A concept not entirely devoid of interest, but a bit absurd and which should not make us forget that the fight against global warming is played out above all on Earth.
Global warming and all the problems associated with it continue to progress at a worrying speed, it is no secret to anyone. Despite this well-established observation, public authorities and large industrial groups are still struggling to provide large-scale solutions, while many interesting technologies in this context are already perfectly mastered.
Rather than reinventing the wheel when it is largely a problem of political and economic will, some researchers have therefore changed their approach and are now working on solutions as radical as they are absurd. This is the case of a team of researchers from the prestigious MIT.
Attacking global warming from the other end
Its members have indeed tackled the problem from the other end; instead of managing the consequences of global warming, it would be enough to make sure… that it doesn’t warm up at all. And to make this funny idea a reality, they came up with an even more unusual method: deploy a kind of gigantic sun visor between the Earth and its star!
The idea seems straight out of science fiction, but it still has some concrete foundations. It starts with the fact that blocking a small fraction of the solar energy reaching the Earth would be enough to completely reverse the curve of global warming, much faster than with all the countermeasures available on Earth.
“Geoengineering could be our last and only option. But most of these proposals are confined to the Earth, which poses enormous risks for ecosystems”; explain the researchers. However, “if we deviate 1.8% of incident solar radiation before it hits our planet, we could reverse global warming entirely”, they claim.
But the most interesting thing is the nature of the sun visor in question. The researchers imagined an armada of huge inflatable and semi-transparent bubbles capable of covering an area equivalent to that of Brazil! But there is no question of sending them to low Earth orbit, where they would be at best useless and at worst very problematic.
An armada of space bubbles parked at a Lagrange point
Instead, they should be installed at a Lagrange point. These are very particular points of space. They appear when one massive object orbits another, such as the Earth orbiting the Sun. In essence, they are points of balance where the gravity fields of the two bodies compensate each other.
These Lagrange points thus behave almost like a small invisible planet; a smaller object, such as a satellite, can then orbit around this point as it would orbit around a planet. This means that the object in question can remain almost motionless with respect to the two celestial bodies which define these Lagrange points.
For every two-body system like the Earth and the Sun, there are five different Lagrange points. In our case, there is a first one which is located precisely in the orbit of the Earth, but on the other side of the Sun; this is point L3. Two other points (L4 and L5) are located on the same orbit, and form an equilateral triangle with L3.
On our side, the two most interesting are certainly the two closest to the Earth. Unlike the other three, they are not located in the orbit of the planet, but on either side.
Point L2, located about 1.5 million kilometers outside orbit, plays a very important role in astronomy; this is where NASA has decided to park the famous James Webb Space Telescope, which will unveil its first real scientific image on July 12th.
The last, L1, is located at the same distance, but between the Earth and the Sun. It is therefore a perfect location to place this funny space sun visor, since this point L1 will always be located precisely between the two celestial bodies. They could therefore make it possible to intercept a significant part of solar radiation.
An interesting, but very limited thought experiment
The researchers explain that it would be possible to precisely control this effect; it would be enough to burst some of these bubbles at a distance to allow more particles to pass. “Bubbles can be intentionally destroyed by breaking their surface balance. This would make this solar geoengineering fully reversible and significantly reduce the amount of debris,” the MIT team argues…although that claim seems somewhat questionable.
Despite everything, this strange project still has several obvious limits, starting with the logistics of the operation. MIT suggests that it would be more interesting to make a simple film, then to build these spheres directly on site. But right now it’s more speculation than a plan based on already mature technology.
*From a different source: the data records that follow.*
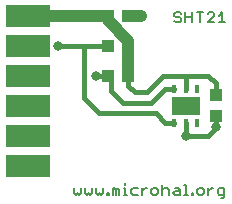
<source format=gtl>
G75*
%MOIN*%
%OFA0B0*%
%FSLAX25Y25*%
%IPPOS*%
%LPD*%
%AMOC8*
5,1,8,0,0,1.08239X$1,22.5*
%
%ADD10C,0.00600*%
%ADD11R,0.04134X0.04252*%
%ADD12R,0.04252X0.04134*%
%ADD13R,0.15000X0.07600*%
%ADD14R,0.01600X0.02800*%
%ADD15R,0.09400X0.05900*%
%ADD16R,0.03937X0.04331*%
%ADD17C,0.03175*%
%ADD18C,0.01600*%
%ADD19C,0.04000*%
D10*
X0035800Y0007667D02*
X0036367Y0007100D01*
X0036934Y0007667D01*
X0037501Y0007100D01*
X0038069Y0007667D01*
X0038069Y0009369D01*
X0039483Y0009369D02*
X0039483Y0007667D01*
X0040050Y0007100D01*
X0040617Y0007667D01*
X0041185Y0007100D01*
X0041752Y0007667D01*
X0041752Y0009369D01*
X0043166Y0009369D02*
X0043166Y0007667D01*
X0043733Y0007100D01*
X0044301Y0007667D01*
X0044868Y0007100D01*
X0045435Y0007667D01*
X0045435Y0009369D01*
X0046849Y0007667D02*
X0047417Y0007667D01*
X0047417Y0007100D01*
X0046849Y0007100D01*
X0046849Y0007667D01*
X0048691Y0007100D02*
X0048691Y0009369D01*
X0049258Y0009369D01*
X0049825Y0008801D01*
X0050392Y0009369D01*
X0050960Y0008801D01*
X0050960Y0007100D01*
X0049825Y0007100D02*
X0049825Y0008801D01*
X0052374Y0009369D02*
X0052941Y0009369D01*
X0052941Y0007100D01*
X0052374Y0007100D02*
X0053508Y0007100D01*
X0054830Y0007667D02*
X0055397Y0007100D01*
X0057098Y0007100D01*
X0058513Y0007100D02*
X0058513Y0009369D01*
X0059647Y0009369D02*
X0058513Y0008234D01*
X0059647Y0009369D02*
X0060214Y0009369D01*
X0061582Y0008801D02*
X0061582Y0007667D01*
X0062149Y0007100D01*
X0063283Y0007100D01*
X0063851Y0007667D01*
X0063851Y0008801D01*
X0063283Y0009369D01*
X0062149Y0009369D01*
X0061582Y0008801D01*
X0065265Y0008801D02*
X0065832Y0009369D01*
X0066967Y0009369D01*
X0067534Y0008801D01*
X0067534Y0007100D01*
X0068948Y0007667D02*
X0069515Y0008234D01*
X0071217Y0008234D01*
X0071217Y0008801D02*
X0071217Y0007100D01*
X0069515Y0007100D01*
X0068948Y0007667D01*
X0069515Y0009369D02*
X0070650Y0009369D01*
X0071217Y0008801D01*
X0072631Y0007100D02*
X0073766Y0007100D01*
X0073199Y0007100D02*
X0073199Y0010503D01*
X0072631Y0010503D01*
X0075087Y0007667D02*
X0075654Y0007667D01*
X0075654Y0007100D01*
X0075087Y0007100D01*
X0075087Y0007667D01*
X0076928Y0007667D02*
X0077496Y0007100D01*
X0078630Y0007100D01*
X0079197Y0007667D01*
X0079197Y0008801D01*
X0078630Y0009369D01*
X0077496Y0009369D01*
X0076928Y0008801D01*
X0076928Y0007667D01*
X0080612Y0007100D02*
X0080612Y0009369D01*
X0081746Y0009369D02*
X0080612Y0008234D01*
X0081746Y0009369D02*
X0082313Y0009369D01*
X0083681Y0008801D02*
X0083681Y0007667D01*
X0084248Y0007100D01*
X0085949Y0007100D01*
X0085949Y0006533D02*
X0085949Y0009369D01*
X0084248Y0009369D01*
X0083681Y0008801D01*
X0084815Y0005966D02*
X0085382Y0005966D01*
X0085949Y0006533D01*
X0065265Y0007100D02*
X0065265Y0010503D01*
X0057098Y0009369D02*
X0055397Y0009369D01*
X0054830Y0008801D01*
X0054830Y0007667D01*
X0052941Y0010503D02*
X0052941Y0011070D01*
X0035800Y0009369D02*
X0035800Y0007667D01*
X0069867Y0064600D02*
X0069300Y0065167D01*
X0069867Y0064600D02*
X0071001Y0064600D01*
X0071569Y0065167D01*
X0071569Y0065734D01*
X0071001Y0066301D01*
X0069867Y0066301D01*
X0069300Y0066869D01*
X0069300Y0067436D01*
X0069867Y0068003D01*
X0071001Y0068003D01*
X0071569Y0067436D01*
X0072983Y0068003D02*
X0072983Y0064600D01*
X0072983Y0066301D02*
X0075252Y0066301D01*
X0075252Y0064600D02*
X0075252Y0068003D01*
X0076666Y0068003D02*
X0078935Y0068003D01*
X0077801Y0068003D02*
X0077801Y0064600D01*
X0080349Y0064600D02*
X0082618Y0066869D01*
X0082618Y0067436D01*
X0082051Y0068003D01*
X0080917Y0068003D01*
X0080349Y0067436D01*
X0080349Y0064600D02*
X0082618Y0064600D01*
X0084033Y0064600D02*
X0086301Y0064600D01*
X0085167Y0064600D02*
X0085167Y0068003D01*
X0084033Y0066869D01*
D11*
X0053945Y0066800D03*
X0047055Y0066800D03*
D12*
X0083000Y0040245D03*
X0083000Y0033355D03*
D13*
X0020500Y0016800D03*
X0020500Y0026800D03*
X0020500Y0036800D03*
X0020500Y0046800D03*
X0020500Y0056800D03*
X0020500Y0066800D03*
D14*
X0069100Y0042500D03*
X0073000Y0042500D03*
X0076900Y0042500D03*
X0076900Y0031100D03*
X0073000Y0031100D03*
X0069100Y0031100D03*
D15*
X0073000Y0036800D03*
D16*
X0053846Y0046800D03*
X0047154Y0046800D03*
X0047154Y0056800D03*
X0053846Y0056800D03*
D17*
X0058000Y0066800D03*
X0043000Y0046800D03*
X0030500Y0056800D03*
X0070500Y0036800D03*
X0075500Y0036800D03*
X0083000Y0029800D03*
X0073000Y0026800D03*
D18*
X0080500Y0026800D01*
X0083000Y0029300D01*
X0083000Y0033355D01*
X0083000Y0040245D02*
X0083000Y0044300D01*
X0080500Y0046800D01*
X0073000Y0046800D01*
X0065500Y0046800D01*
X0060000Y0041300D01*
X0056000Y0041300D01*
X0053846Y0043454D01*
X0053846Y0046800D01*
X0048000Y0045954D02*
X0047154Y0046800D01*
X0043000Y0046800D01*
X0048000Y0045954D02*
X0048000Y0041800D01*
X0052000Y0037800D01*
X0061500Y0037800D01*
X0066200Y0042500D01*
X0069100Y0042500D01*
X0073000Y0042500D02*
X0073000Y0046800D01*
X0063000Y0034300D02*
X0044000Y0034300D01*
X0039000Y0039300D01*
X0039000Y0056800D01*
X0030500Y0056800D01*
X0039000Y0056800D02*
X0047154Y0056800D01*
X0063000Y0034300D02*
X0066200Y0031100D01*
X0069100Y0031100D01*
X0073000Y0031100D02*
X0073000Y0026800D01*
D19*
X0053846Y0046800D02*
X0053846Y0056800D01*
X0053846Y0058454D01*
X0047055Y0065245D01*
X0047055Y0066800D01*
X0020500Y0066800D01*
X0053945Y0066800D02*
X0058000Y0066800D01*
M02*

</source>
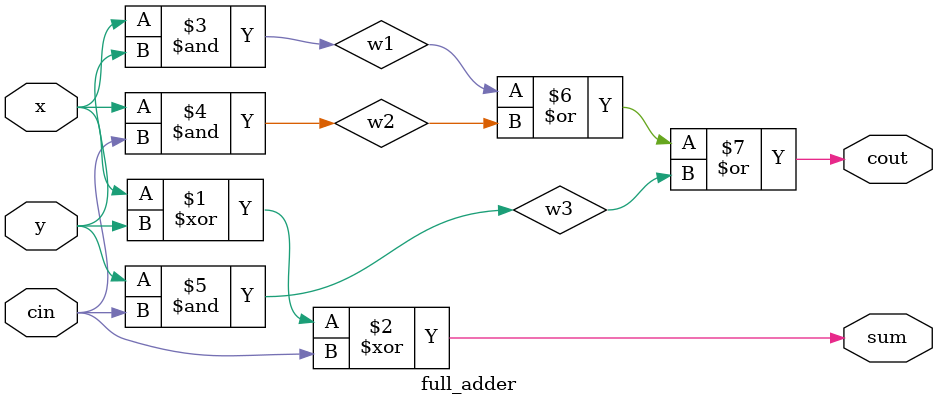
<source format=v>
`timescale 1ns / 1ps
module full_adder(sum, cout, x, y, cin);
  input x, y, cin;
  output sum, cout;
  wire w1, w2, w3;

  xor #(30) (sum, x, y, cin);
  and #(10) (w1,x,y);
  and #(10) (w2, x, cin);
  and #(10) (w3, y, cin);
  or #(10) (cout, w1, w2, w3);
endmodule

</source>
And there still remains the most important question, namely that of the viability of these bubbles in the long term. As it stands, the MIT concept seems to rely on various types of plastics. However, these materials simply do not have the slightest chance of resisting an impact with another celestial body, even if it is microscopic.
Remember that very recently, a micrometeorite managed to cause some minor damage to a JWST mirror. They are, however, specially designed to withstand these impacts. Suffice to say that in the absence of a revolutionary material, it seems simply impossible to prevent these bubbles from ending up in lint.
There is also the question of the “corpses” of these bubbles, which could continue to block part of the solar radiation without the operator being able to control them. A big problem, since the whole concept is based on a fairly fine control of the radiation that reaches the Earth.
The climate fight is fought on Earth, not in space
Fortunately, this is still only a kind of thought experiment. The current climate situation is certainly problematic, but not yet enough to justify squandering so many resources on such a risky project – especially since there are already technologies that can fight global warming. climatic.
As the latest IPCC report reminded us, today it is more a question of will than of feasibility. Let us therefore hope that those concerned will become aware of this in the sufficiently near future; because if we get to a stage where our only option is a project like this, it’s probably already too late.